Phyla of Joy
by Karen An-hwei Lee
Tupelo Press, 2011
Reviewed by Janelle Elyse Kihlstrom
Karen An-hwei Lee's third collection, Phyla of Joy, shines with poems of refined craft and subtle linguistic play. Love of language, love of the divine and reverence for the embodied human feminine each together and in turn animate the delicate interior and closely magnified exterior landscapes of these poems.
Many of the poems include in their titles the words "Prayer," "Dream," "Meditation" or "Psalm." In Lee's work, a dream, a prayer and a mediation are cut from the same cloth. To wander the world with eyes and heart open to nature and to the divine is to meditate, to dream and to pray.
Sometimes, as in "Meditation on a Cenote," an observation leads to a small but profound self-discovery: "Memory is a cenote or limestone pool/ where the moon's underground eye// confesses fawn-colored vapor/ or sublimates violet irises in a jar —/ the self's watery other, shyly adrift// as the body: a cenotaph, water monument/ for the self who is missing elsewhere,/ empirical matter in a field of spirit."
"Preservation of Rare Languages" is a lamentation on the inevitable loss of once vibrant and dynamic tongues around the the world, which women strive to keep alive by intergenerational transmission.
In "Faith By Hearing," she writes of "studying books by the light of fireflies,/ by ch'uang, the ideogram for window,/ source of fires paired and housed/ passed from woman to woman,/ inherited only from mothers,/ phosphorescent hum."
In Horses of Famine, Horses of War," a blind woman acts as a sort of oracle for a language that is as incomprehensible as the nature of life itself:
A blind woman considered the inverted thinness of cigarette paper, almost
fish skin or petal.
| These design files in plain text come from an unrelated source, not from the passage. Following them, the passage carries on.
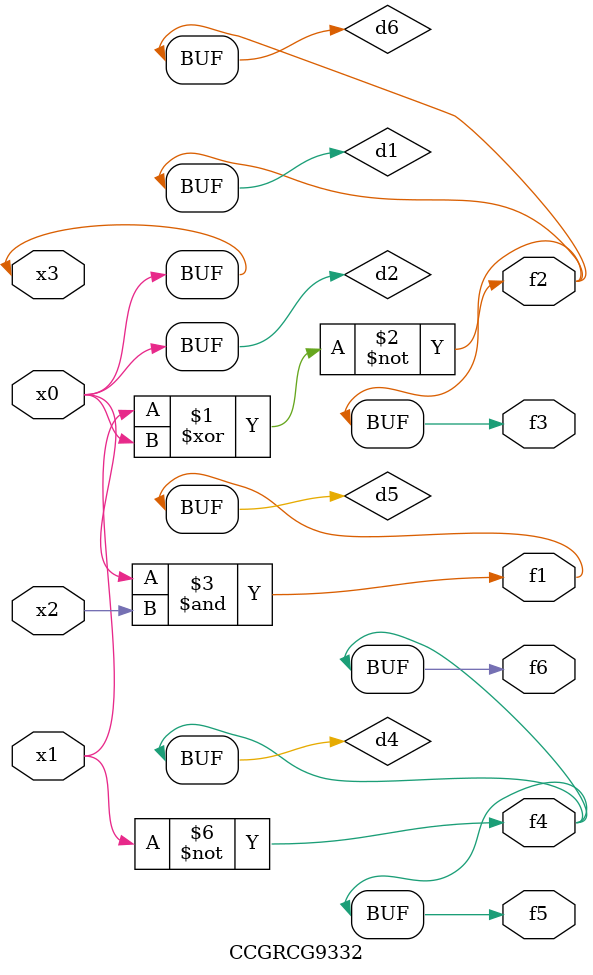
<source format=v>
module CCGRCG9332(
	input x0, x1, x2, x3,
	output f1, f2, f3, f4, f5, f6
);

	wire d1, d2, d3, d4, d5, d6;

	xnor (d1, x1, x3);
	buf (d2, x0, x3);
	nand (d3, x0, x2);
	not (d4, x1);
	nand (d5, d3);
	or (d6, d1);
	assign f1 = d5;
	assign f2 = d6;
	assign f3 = d6;
	assign f4 = d4;
	assign f5 = d4;
	assign f6 = d4;
endmodule

</source>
A man is passing on and no one knows his name. Paper
with a name on it floats out of her hand. A book is a closed green circle. Or
a woman whose first name sounds like sycamore-fig whispered. Or a book
is a shore. It encircles hungry fish consuming these words.
As with the lyric entreaties of the old poet-mystics, language for Lee is an imperfect but necessary means of approaching the divine. The answer to such entreaties is sometimes silence, at other times grace, as in "Psalm I": ".... Young stars are only/ hundreds of millions of years old. God turns on the light in her body,/ a soft lamp with a paper shade a mother uses while nursing her infant."
Later, "Psalm III" references the double helix of DNA in a stream-of-consciousness mediation on human nature: ".... Open/ your eyes. Double strands of inheritence. Chirality. Our nucleotides/ are right-handed optical isomers. What is the probability of this in/ nature. Why carry this urn of ash, yesterday's blindness. An orphan in/ exile sketches a rose under a full moon...."
In the series of poems entitled "Selenographia," a woman's aging body is compared to the moon's surface. In "Selenographia III," the narrator asks, "Is this the body observed without conjecture/ dripping on the smooth rim of her personal sea/ with whispering clocks of lunar craters/ formed long ago when the world was// a thread of light in the beginning?"
However, earlier, in "Invocation," a young girl's mother affirms the speaker in rejecting the objectification of her body in language, insisting on the girl's own fluid self-definition of her embodiment:
Your body is neither flora, fauna, nor brass.
You are not a mountain range. Our voices,
ringing as one, are not the boat-laden rivers.
We are neither rain nor sorrow. Speak. I am
my mother's daughter, four summers old.
I am a strong girl, fourteen summers.
Lee's sense of the feminine is one of self-aware presence, as she hints in the opening poem, "Yingri": "Inside me is a bridge, or the beams of a house" — maybe a bridge to the ineffable divine.
The "garden boat" she goes on to mention, atop "an old ground swell," could refer to language, the vehicle of transport between the two.